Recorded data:
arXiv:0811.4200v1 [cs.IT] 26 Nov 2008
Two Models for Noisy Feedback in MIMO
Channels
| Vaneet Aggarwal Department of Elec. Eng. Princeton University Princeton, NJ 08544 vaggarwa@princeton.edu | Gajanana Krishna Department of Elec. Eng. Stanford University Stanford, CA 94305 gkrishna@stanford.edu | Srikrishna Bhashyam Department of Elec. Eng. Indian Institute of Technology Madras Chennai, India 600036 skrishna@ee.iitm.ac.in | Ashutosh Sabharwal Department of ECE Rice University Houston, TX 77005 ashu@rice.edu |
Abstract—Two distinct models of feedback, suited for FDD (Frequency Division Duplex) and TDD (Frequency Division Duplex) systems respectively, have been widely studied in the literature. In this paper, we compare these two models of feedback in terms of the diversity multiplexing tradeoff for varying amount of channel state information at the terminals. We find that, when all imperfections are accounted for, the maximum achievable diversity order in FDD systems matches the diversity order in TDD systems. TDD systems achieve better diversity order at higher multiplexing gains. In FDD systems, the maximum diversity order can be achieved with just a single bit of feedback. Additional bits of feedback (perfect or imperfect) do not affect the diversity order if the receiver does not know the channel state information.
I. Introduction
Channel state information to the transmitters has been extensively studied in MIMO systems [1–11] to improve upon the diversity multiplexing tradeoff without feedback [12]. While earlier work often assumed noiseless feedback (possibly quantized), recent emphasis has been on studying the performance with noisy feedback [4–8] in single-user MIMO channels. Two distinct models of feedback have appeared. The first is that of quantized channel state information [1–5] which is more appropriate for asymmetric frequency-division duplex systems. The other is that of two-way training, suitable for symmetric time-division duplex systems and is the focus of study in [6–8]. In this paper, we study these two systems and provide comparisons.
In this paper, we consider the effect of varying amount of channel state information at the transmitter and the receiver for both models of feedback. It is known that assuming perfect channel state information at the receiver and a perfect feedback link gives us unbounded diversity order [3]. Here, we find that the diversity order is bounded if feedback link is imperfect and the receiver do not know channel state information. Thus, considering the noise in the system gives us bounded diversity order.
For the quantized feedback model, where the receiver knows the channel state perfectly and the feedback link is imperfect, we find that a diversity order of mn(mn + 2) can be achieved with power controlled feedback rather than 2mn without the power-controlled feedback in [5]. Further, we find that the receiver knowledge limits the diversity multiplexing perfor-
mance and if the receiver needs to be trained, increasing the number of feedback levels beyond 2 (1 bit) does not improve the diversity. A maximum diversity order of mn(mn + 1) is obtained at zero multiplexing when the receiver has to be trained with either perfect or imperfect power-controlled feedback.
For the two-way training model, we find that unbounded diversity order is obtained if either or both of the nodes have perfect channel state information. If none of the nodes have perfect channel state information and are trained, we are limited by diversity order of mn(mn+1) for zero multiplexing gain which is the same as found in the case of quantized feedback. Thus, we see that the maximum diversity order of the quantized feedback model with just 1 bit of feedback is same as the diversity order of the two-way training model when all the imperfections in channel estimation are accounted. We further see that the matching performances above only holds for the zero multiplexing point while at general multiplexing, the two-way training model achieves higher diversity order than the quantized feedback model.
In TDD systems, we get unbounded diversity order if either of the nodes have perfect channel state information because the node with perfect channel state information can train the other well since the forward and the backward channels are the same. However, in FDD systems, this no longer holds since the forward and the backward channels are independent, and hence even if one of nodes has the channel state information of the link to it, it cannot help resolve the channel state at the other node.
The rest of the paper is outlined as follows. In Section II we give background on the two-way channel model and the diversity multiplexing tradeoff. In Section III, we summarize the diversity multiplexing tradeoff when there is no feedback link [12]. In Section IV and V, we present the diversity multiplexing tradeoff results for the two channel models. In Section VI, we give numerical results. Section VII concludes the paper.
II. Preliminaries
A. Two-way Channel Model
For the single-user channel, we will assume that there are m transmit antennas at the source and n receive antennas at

Exercise instructions:
In full and without alteration, reproduce the records above.

Exercise response:
arXiv:0811.4200v1 [cs.IT] 26 Nov 2008
Two Models for Noisy Feedback in MIMO
Channels
| Vaneet Aggarwal Department of Elec. Eng. Princeton University Princeton, NJ 08544 vaggarwa@princeton.edu | Gajanana Krishna Department of Elec. Eng. Stanford University Stanford, CA 94305 gkrishna@stanford.edu | Srikrishna Bhashyam Department of Elec. Eng. Indian Institute of Technology Madras Chennai, India 600036 skrishna@ee.iitm.ac.in | Ashutosh Sabharwal Department of ECE Rice University Houston, TX 77005 ashu@rice.edu |
Abstract—Two distinct models of feedback, suited for FDD (Frequency Division Duplex) and TDD (Frequency Division Duplex) systems respectively, have been widely studied in the literature. In this paper, we compare these two models of feedback in terms of the diversity multiplexing tradeoff for varying amount of channel state information at the terminals. We find that, when all imperfections are accounted for, the maximum achievable diversity order in FDD systems matches the diversity order in TDD systems. TDD systems achieve better diversity order at higher multiplexing gains. In FDD systems, the maximum diversity order can be achieved with just a single bit of feedback. Additional bits of feedback (perfect or imperfect) do not affect the diversity order if the receiver does not know the channel state information.
I. Introduction
Channel state information to the transmitters has been extensively studied in MIMO systems [1–11] to improve upon the diversity multiplexing tradeoff without feedback [12]. While earlier work often assumed noiseless feedback (possibly quantized), recent emphasis has been on studying the performance with noisy feedback [4–8] in single-user MIMO channels. Two distinct models of feedback have appeared. The first is that of quantized channel state information [1–5] which is more appropriate for asymmetric frequency-division duplex systems. The other is that of two-way training, suitable for symmetric time-division duplex systems and is the focus of study in [6–8]. In this paper, we study these two systems and provide comparisons.
In this paper, we consider the effect of varying amount of channel state information at the transmitter and the receiver for both models of feedback. It is known that assuming perfect channel state information at the receiver and a perfect feedback link gives us unbounded diversity order [3]. Here, we find that the diversity order is bounded if feedback link is imperfect and the receiver do not know channel state information. Thus, considering the noise in the system gives us bounded diversity order.
For the quantized feedback model, where the receiver knows the channel state perfectly and the feedback link is imperfect, we find that a diversity order of mn(mn + 2) can be achieved with power controlled feedback rather than 2mn without the power-controlled feedback in [5]. Further, we find that the receiver knowledge limits the diversity multiplexing perfor-
mance and if the receiver needs to be trained, increasing the number of feedback levels beyond 2 (1 bit) does not improve the diversity. A maximum diversity order of mn(mn + 1) is obtained at zero multiplexing when the receiver has to be trained with either perfect or imperfect power-controlled feedback.
For the two-way training model, we find that unbounded diversity order is obtained if either or both of the nodes have perfect channel state information. If none of the nodes have perfect channel state information and are trained, we are limited by diversity order of mn(mn+1) for zero multiplexing gain which is the same as found in the case of quantized feedback. Thus, we see that the maximum diversity order of the quantized feedback model with just 1 bit of feedback is same as the diversity order of the two-way training model when all the imperfections in channel estimation are accounted. We further see that the matching performances above only holds for the zero multiplexing point while at general multiplexing, the two-way training model achieves higher diversity order than the quantized feedback model.
In TDD systems, we get unbounded diversity order if either of the nodes have perfect channel state information because the node with perfect channel state information can train the other well since the forward and the backward channels are the same. However, in FDD systems, this no longer holds since the forward and the backward channels are independent, and hence even if one of nodes has the channel state information of the link to it, it cannot help resolve the channel state at the other node.
The rest of the paper is outlined as follows. In Section II we give background on the two-way channel model and the diversity multiplexing tradeoff. In Section III, we summarize the diversity multiplexing tradeoff when there is no feedback link [12]. In Section IV and V, we present the diversity multiplexing tradeoff results for the two channel models. In Section VI, we give numerical results. Section VII concludes the paper.
II. Preliminaries
A. Two-way Channel Model
For the single-user channel, we will assume that there are m transmit antennas at the source and n receive antennas at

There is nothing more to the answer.